18. Januar 2010
Bisher müssen Rentner, die im Rahmen ihres Riester-Vertrages staatliche Zuschüsse erhalten haben, diese beim Umzug ins Ausland zurückzahlen. Diese Regelung verstößt jedoch gegen Europäisches Recht. Der EuGH hat jetzt in einer Entscheidung drei deutsche Regelungen gekippt. Die Sanktionierung bei Umzug ins Ausland verstoße gegen die Grundsätze der Freizügigkeit. Dem Rentner dürfe in dieser Form nicht daran gehindert werden, seinen Wohnort frei zu bestimmen und wohlmöglich genötigt werden, schon im Vorfeld auf staatliche Förderungen zu verzichten.

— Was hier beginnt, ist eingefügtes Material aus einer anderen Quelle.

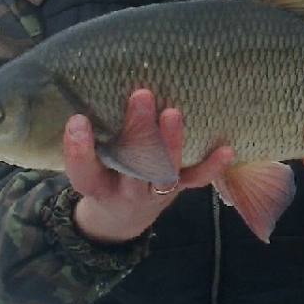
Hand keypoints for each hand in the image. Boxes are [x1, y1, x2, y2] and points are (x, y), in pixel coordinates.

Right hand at [65, 89, 233, 243]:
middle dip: (138, 132)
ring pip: (164, 174)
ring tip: (173, 113)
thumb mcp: (88, 161)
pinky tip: (226, 149)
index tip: (77, 120)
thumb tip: (90, 86)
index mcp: (96, 186)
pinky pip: (196, 181)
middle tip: (142, 96)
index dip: (79, 150)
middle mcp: (124, 192)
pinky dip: (212, 167)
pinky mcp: (178, 191)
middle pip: (131, 168)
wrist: (122, 216)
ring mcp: (153, 194)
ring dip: (170, 143)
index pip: (84, 172)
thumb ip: (90, 135)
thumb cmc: (102, 173)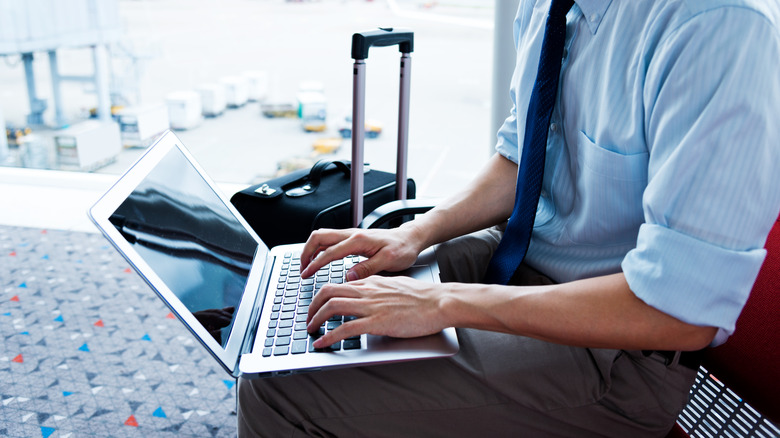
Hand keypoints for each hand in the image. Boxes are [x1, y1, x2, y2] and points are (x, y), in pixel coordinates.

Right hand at [299, 226, 422, 280]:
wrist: (410, 239)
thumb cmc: (402, 249)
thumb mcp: (389, 261)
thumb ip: (368, 268)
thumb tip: (348, 277)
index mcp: (359, 240)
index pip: (329, 252)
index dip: (315, 264)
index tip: (306, 274)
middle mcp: (352, 234)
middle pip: (319, 237)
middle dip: (306, 252)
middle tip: (301, 269)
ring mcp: (351, 235)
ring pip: (323, 236)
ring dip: (311, 249)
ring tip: (306, 265)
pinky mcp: (353, 238)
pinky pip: (330, 240)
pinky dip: (319, 249)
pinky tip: (318, 260)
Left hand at [306, 276, 446, 348]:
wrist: (439, 302)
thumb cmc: (423, 297)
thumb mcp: (395, 286)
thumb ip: (378, 290)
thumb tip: (368, 296)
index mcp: (371, 282)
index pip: (338, 285)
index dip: (323, 296)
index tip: (317, 307)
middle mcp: (367, 291)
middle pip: (328, 292)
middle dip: (312, 306)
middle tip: (308, 319)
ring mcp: (371, 306)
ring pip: (332, 307)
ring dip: (316, 320)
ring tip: (311, 330)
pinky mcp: (377, 322)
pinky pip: (345, 329)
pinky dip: (329, 336)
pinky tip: (322, 343)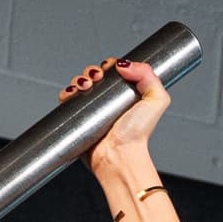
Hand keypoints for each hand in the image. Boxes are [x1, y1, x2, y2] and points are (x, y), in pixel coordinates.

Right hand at [67, 57, 170, 196]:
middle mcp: (108, 101)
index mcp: (126, 94)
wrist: (119, 157)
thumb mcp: (156, 101)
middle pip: (94, 75)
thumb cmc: (137, 135)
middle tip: (96, 78)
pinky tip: (72, 94)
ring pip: (79, 85)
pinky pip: (67, 102)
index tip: (109, 69)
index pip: (114, 71)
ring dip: (79, 80)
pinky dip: (66, 94)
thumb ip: (148, 76)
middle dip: (92, 72)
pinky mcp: (78, 121)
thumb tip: (124, 64)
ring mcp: (92, 111)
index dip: (109, 66)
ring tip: (85, 86)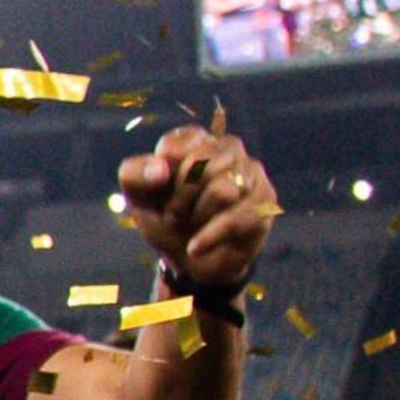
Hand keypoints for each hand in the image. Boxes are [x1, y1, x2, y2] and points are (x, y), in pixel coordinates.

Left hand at [115, 123, 278, 292]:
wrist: (192, 260)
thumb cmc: (165, 217)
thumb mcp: (138, 197)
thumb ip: (134, 174)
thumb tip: (160, 169)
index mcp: (195, 139)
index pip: (174, 148)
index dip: (161, 178)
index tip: (159, 192)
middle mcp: (227, 148)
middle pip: (203, 165)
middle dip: (180, 199)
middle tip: (173, 215)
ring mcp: (251, 172)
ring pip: (223, 191)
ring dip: (197, 217)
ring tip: (192, 224)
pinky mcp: (265, 202)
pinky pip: (236, 217)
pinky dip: (209, 236)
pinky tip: (196, 247)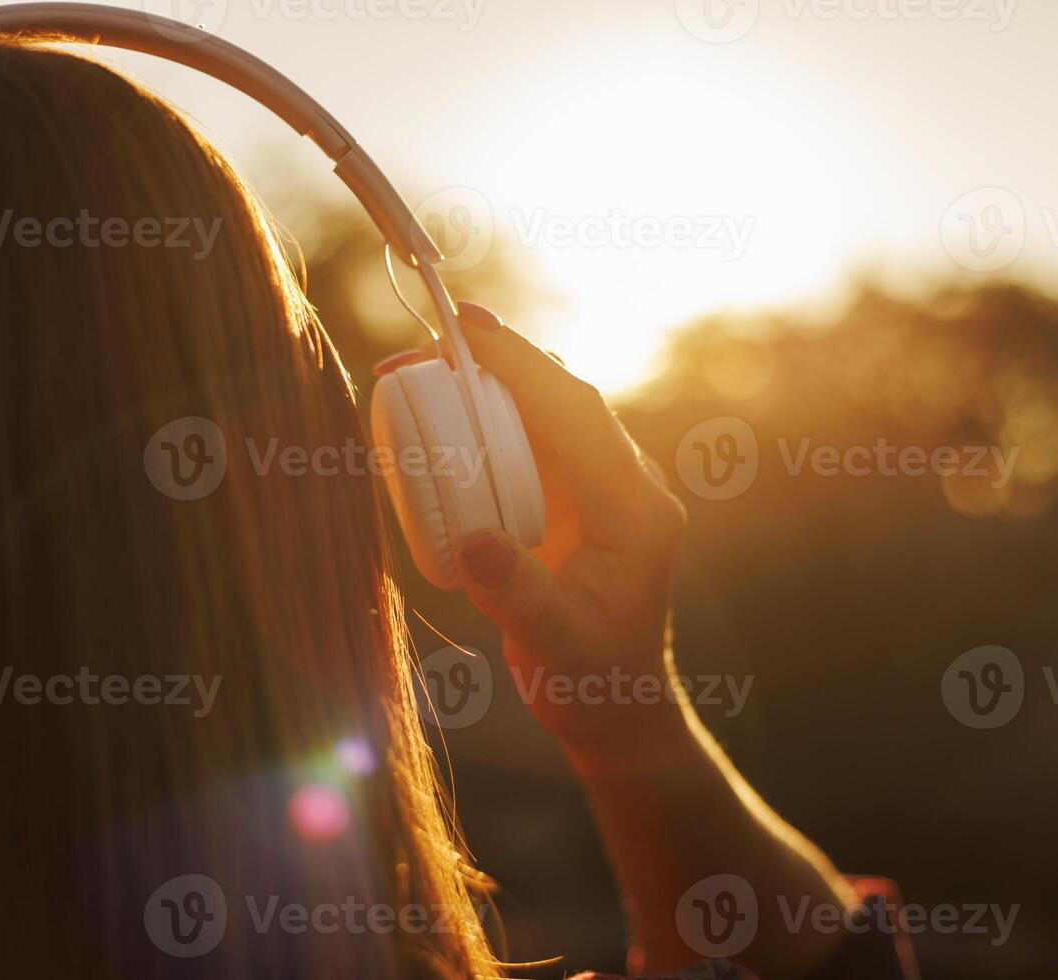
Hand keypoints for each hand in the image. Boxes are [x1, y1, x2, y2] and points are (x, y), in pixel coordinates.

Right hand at [376, 303, 688, 755]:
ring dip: (489, 383)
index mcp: (637, 510)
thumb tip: (472, 540)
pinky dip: (490, 417)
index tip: (465, 329)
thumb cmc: (594, 684)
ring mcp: (605, 489)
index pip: (577, 414)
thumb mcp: (556, 647)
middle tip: (421, 347)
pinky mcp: (579, 500)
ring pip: (549, 411)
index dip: (522, 365)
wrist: (617, 709)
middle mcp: (629, 486)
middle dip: (496, 362)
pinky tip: (445, 411)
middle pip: (563, 398)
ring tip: (420, 370)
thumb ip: (518, 596)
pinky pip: (535, 439)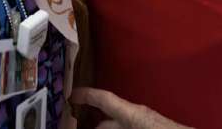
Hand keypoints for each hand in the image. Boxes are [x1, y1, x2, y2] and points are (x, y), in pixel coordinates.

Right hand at [70, 88, 189, 128]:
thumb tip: (96, 127)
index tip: (69, 94)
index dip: (85, 95)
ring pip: (119, 125)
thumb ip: (111, 125)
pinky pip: (128, 128)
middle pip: (109, 116)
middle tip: (74, 123)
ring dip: (105, 128)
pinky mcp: (152, 127)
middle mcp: (137, 115)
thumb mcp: (132, 122)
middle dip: (91, 121)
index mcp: (131, 113)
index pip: (104, 98)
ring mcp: (146, 123)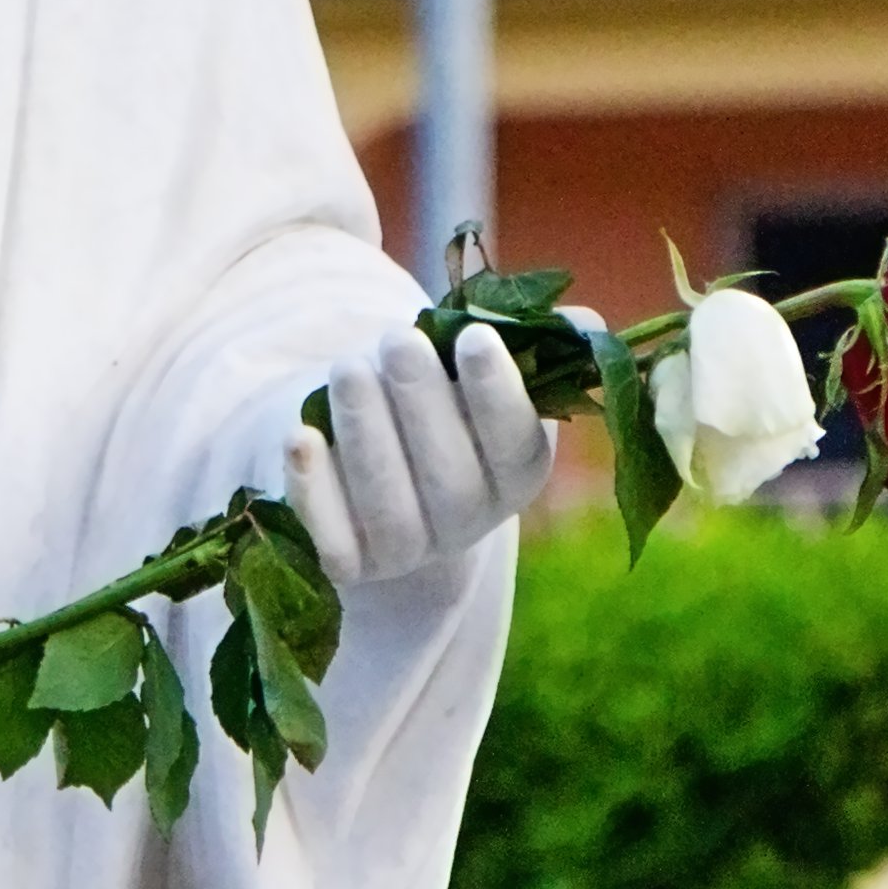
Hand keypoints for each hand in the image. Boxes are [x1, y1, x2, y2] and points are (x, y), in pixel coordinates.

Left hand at [283, 319, 557, 589]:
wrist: (369, 457)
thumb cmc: (436, 396)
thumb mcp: (480, 367)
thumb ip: (536, 342)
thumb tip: (585, 323)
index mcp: (515, 476)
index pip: (517, 447)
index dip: (497, 395)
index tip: (473, 336)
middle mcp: (466, 523)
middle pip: (452, 482)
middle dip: (423, 404)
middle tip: (399, 340)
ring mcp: (406, 551)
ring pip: (392, 511)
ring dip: (368, 435)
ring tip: (350, 368)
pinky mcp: (347, 564)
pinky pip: (332, 544)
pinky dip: (315, 492)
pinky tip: (302, 437)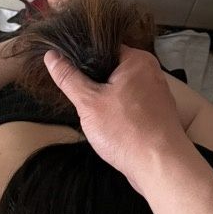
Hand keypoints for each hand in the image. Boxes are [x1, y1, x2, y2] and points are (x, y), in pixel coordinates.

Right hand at [43, 44, 188, 193]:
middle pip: (112, 69)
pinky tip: (109, 127)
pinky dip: (118, 113)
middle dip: (93, 83)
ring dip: (104, 101)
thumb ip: (69, 78)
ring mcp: (155, 94)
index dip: (82, 57)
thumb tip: (52, 57)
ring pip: (120, 89)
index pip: (103, 47)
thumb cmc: (127, 131)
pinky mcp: (156, 114)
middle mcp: (151, 72)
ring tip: (94, 114)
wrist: (160, 166)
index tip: (67, 70)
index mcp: (137, 60)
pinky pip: (130, 106)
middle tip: (80, 97)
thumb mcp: (88, 102)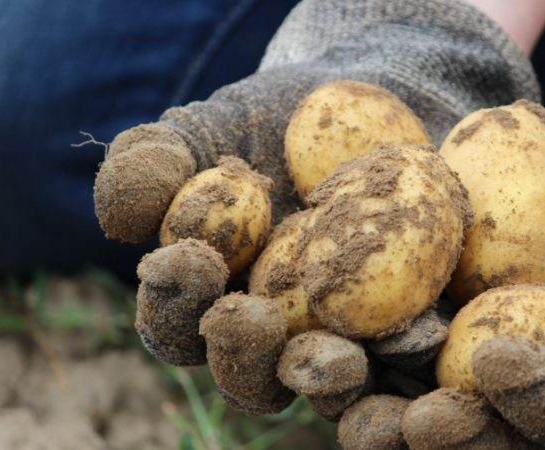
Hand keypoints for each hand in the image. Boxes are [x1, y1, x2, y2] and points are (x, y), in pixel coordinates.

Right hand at [93, 0, 536, 420]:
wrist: (379, 108)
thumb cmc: (277, 121)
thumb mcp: (210, 130)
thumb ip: (156, 167)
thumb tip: (120, 220)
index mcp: (215, 305)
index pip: (178, 322)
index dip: (174, 300)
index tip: (191, 256)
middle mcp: (279, 343)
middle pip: (253, 378)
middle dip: (247, 357)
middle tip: (254, 319)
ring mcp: (351, 348)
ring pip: (335, 391)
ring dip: (331, 382)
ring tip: (340, 358)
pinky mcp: (417, 339)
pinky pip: (416, 369)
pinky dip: (413, 369)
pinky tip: (424, 341)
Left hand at [341, 0, 544, 447]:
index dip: (540, 405)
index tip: (493, 361)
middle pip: (495, 432)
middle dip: (447, 432)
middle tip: (399, 425)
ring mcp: (491, 349)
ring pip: (433, 397)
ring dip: (382, 404)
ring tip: (335, 392)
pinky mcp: (445, 313)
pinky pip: (398, 337)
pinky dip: (358, 340)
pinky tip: (310, 328)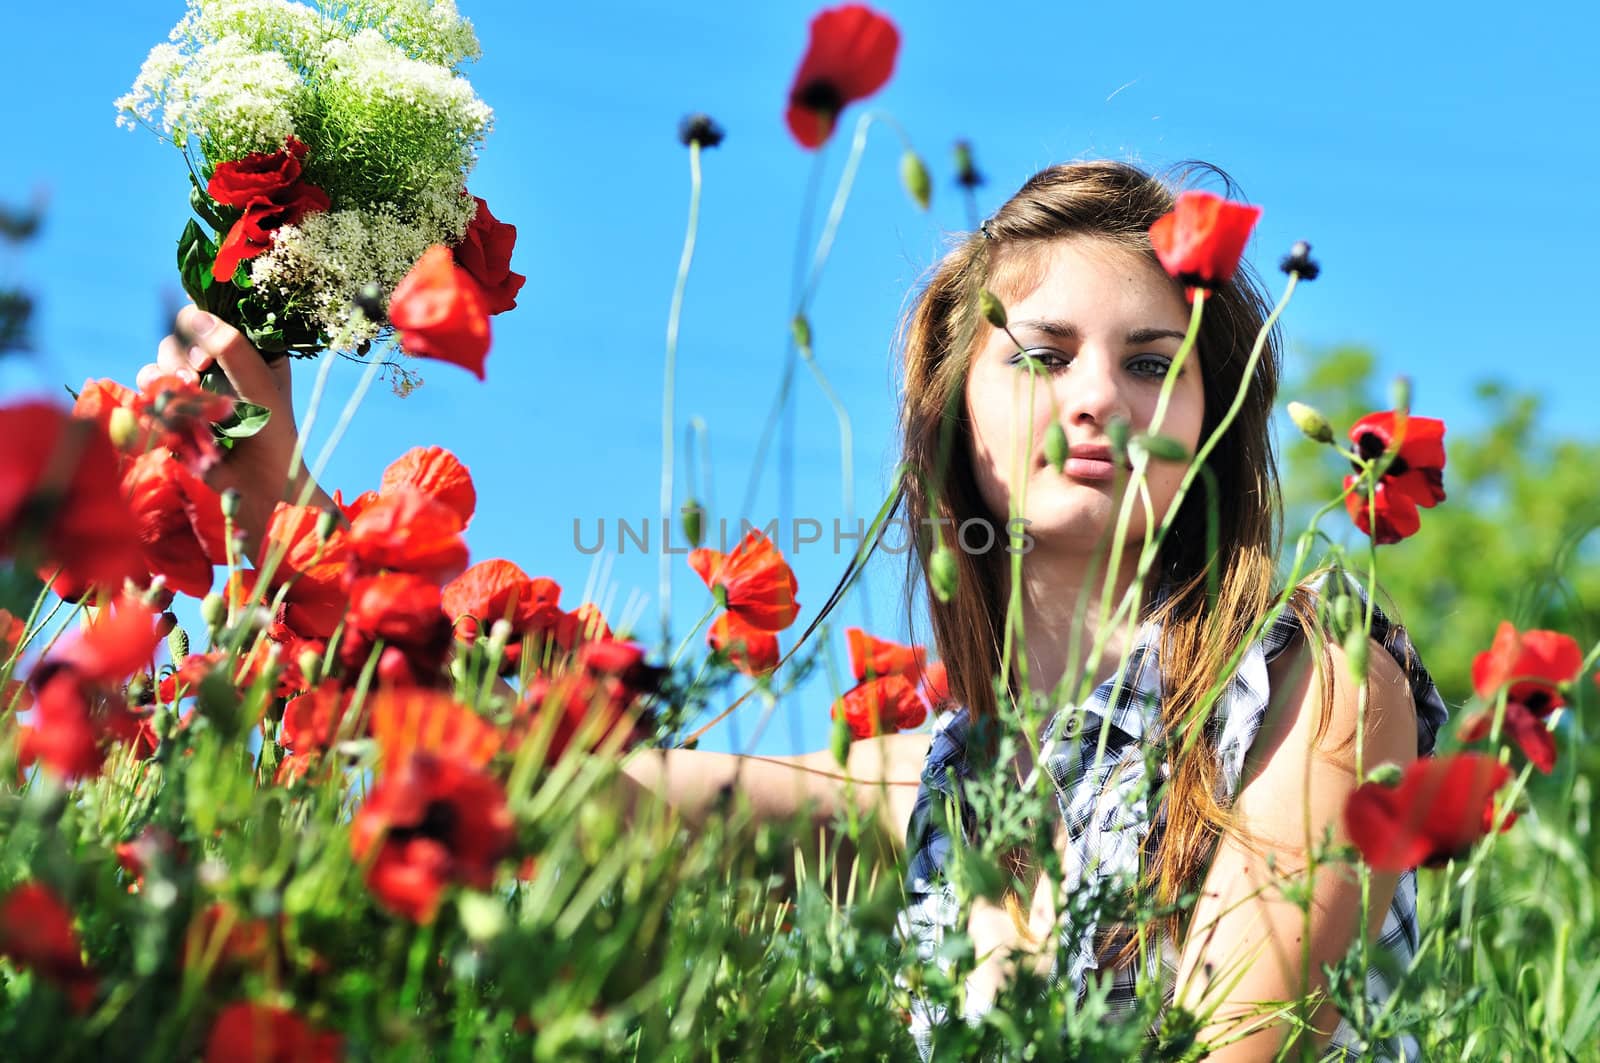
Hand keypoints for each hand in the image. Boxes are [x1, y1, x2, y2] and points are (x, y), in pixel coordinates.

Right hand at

Auch die Einschränkung, dass mit Riestergeld nur Immobilien im Inland gekauft werden dürfen, missfiel dem EuGH. Drittens dürfen auch im Ausland wohnende Arbeitnehmer, die in Deutschland arbeiten, im Ausland aber steuern zahlen, von der Riesterförderung nicht ausgeschlossen werden. Diese sogenannten Grenzarbeitnehmer müssen nach dem EuGH so behandelt werden, als zahlten sie in Deutschland ihre Steuern.
Az C-269/07
15. Dezember 2009
Wenn Hartz IV Empfänger für ihre Kinder regelmäßig einen Geldbetrag ansparen, können sie für diese Beträge besondere Vermögensfreibeträge geltend machen. Eine Anrechnung erfolgt dann nicht, oder zumindest nur in Teilen. Das funktioniert aber nur, wenn das Geld auf Konten der Kinder landet und auch liegen bleibt. Solange es auf den Konten der Sparer oder Eltern liegt, werden diese Beträge auf die Hartz IV Unterstützung voll angerechnet. Es lohnt sich also, hier genau vorzugehen, um unangenehme Folgen seiner guten Taten zu vermeiden. Auch die Anrechnung und Behandlung von Einzahlungen für die Riester Rente hatte in diesm Zusammenhang schon die Gerichte strapaziert. Hier ist die Rechtslage noch nicht endgültig entschieden.